At the population level, PAX3-FOXO1 was associated with a significant higher risk of death compared to PAX7-FOXO1-positive and PAX-FOXO1-negative tumors, and could explain poorer 5-year OS observed in adolescence population diagnosed with ARMS. A continuous risk score derived from the combination of clinical parameters with PAX3-FOXO1 fusion status represents a robust approach to improving current risk-adapted therapy for ARMS.

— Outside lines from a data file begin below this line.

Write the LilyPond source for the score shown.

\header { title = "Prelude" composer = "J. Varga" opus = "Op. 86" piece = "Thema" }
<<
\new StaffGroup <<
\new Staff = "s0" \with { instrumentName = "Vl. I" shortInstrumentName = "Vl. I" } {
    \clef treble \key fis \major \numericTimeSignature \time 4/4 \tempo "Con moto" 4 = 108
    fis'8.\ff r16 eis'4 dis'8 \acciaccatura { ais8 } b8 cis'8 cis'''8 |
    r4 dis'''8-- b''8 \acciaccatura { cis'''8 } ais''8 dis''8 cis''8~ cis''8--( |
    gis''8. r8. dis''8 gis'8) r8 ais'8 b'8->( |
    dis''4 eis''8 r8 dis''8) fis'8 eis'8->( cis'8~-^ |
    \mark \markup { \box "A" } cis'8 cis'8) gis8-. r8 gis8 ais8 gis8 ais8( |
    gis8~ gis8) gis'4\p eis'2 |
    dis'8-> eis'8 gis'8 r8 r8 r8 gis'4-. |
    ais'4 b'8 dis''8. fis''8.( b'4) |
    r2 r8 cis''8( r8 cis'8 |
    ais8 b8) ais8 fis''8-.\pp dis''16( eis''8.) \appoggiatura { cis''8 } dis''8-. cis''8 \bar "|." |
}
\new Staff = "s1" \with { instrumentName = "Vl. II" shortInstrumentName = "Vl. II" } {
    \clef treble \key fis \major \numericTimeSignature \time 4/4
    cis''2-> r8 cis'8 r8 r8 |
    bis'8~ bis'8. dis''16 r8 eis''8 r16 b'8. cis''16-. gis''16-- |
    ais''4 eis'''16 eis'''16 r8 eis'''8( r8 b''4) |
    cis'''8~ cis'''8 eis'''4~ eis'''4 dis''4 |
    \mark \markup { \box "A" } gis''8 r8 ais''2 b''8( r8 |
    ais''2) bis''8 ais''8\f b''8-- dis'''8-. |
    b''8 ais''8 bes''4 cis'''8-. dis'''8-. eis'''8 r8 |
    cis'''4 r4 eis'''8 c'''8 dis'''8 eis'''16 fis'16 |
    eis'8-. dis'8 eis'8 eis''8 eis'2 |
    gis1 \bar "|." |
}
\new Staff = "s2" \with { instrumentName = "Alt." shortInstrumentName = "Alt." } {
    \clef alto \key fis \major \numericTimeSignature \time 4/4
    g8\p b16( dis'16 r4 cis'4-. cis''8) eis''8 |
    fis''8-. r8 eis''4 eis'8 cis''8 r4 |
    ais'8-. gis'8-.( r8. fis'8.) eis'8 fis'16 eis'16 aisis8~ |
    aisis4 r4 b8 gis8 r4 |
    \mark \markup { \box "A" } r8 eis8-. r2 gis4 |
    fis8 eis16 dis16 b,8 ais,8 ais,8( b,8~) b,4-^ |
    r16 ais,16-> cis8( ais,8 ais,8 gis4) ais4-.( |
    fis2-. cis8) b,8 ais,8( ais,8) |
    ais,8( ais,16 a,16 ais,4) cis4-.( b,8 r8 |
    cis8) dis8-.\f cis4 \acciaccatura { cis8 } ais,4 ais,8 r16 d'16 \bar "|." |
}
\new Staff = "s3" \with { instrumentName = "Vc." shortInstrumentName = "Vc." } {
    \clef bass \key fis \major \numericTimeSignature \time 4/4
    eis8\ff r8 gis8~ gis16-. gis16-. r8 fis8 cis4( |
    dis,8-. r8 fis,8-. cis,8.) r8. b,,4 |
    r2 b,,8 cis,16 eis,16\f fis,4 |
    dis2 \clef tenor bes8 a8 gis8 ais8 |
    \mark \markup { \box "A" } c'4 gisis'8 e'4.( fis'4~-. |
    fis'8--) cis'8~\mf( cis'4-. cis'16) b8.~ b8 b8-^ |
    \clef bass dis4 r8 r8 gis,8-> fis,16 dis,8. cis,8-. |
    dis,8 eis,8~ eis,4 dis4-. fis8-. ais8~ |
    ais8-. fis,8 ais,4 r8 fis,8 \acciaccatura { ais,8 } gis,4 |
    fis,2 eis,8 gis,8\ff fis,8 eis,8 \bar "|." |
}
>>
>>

肺泡横纹肌肉瘤(ARMS)是一种侵袭性儿童癌症,伴有PAX3-FOXO1和PAX7-FOXO1融合的病例预后似乎较差。目的是评估PAX-FOXO1改变是否会影响儿童和青少年ARMS患者的临床结局。
2011年至2016年期间对年龄小于17岁、诊断为ARMS的患者进行了一项基于人群的研究。分析了取决于融合状态及临床因素的总生存期(OS)。
在2011-2016年期间法国国家儿童癌症登记处记录的111例ARMS患者中,61%表达PAX3-FOXO1,15%表达PAX7-FOXO1,13%为未明确PAX的FOXO1融合阳性,7%为PAX-FOXO1阴性(4例数据缺失)。与PAX7-FOXO1阳性ARMS患者相比,PAX3-FOXO1阳性肿瘤患者年龄显著更大(10-17岁:57.4%对29.4%),且更常发生转移性疾病(54.4%对23.5%)。观察到PAX3-FOXO1和未明确PAX的FOXO1阳性肿瘤患者的5年总生存期较差(分别为44.0%[32.0-55.4]和35.7%[13.1-59.4])。在调整诊断分期后,PAX3-FOXO1阳性肿瘤患者死亡的可能性是PAX7-FOXO1阳性肿瘤患者的3.6倍。
在人群水平上,与PAX7-FOXO1阳性和PAX-FOXO1阴性肿瘤相比,PAX3-FOXO1与显著更高的死亡风险相关,并且可以解释在诊断为ARMS的青少年人群中观察到的较差的5年总生存期。源自临床参数与PAX3-FOXO1融合状态相结合的连续风险评分是一种改进当前ARMS风险适应性治疗的可靠方法。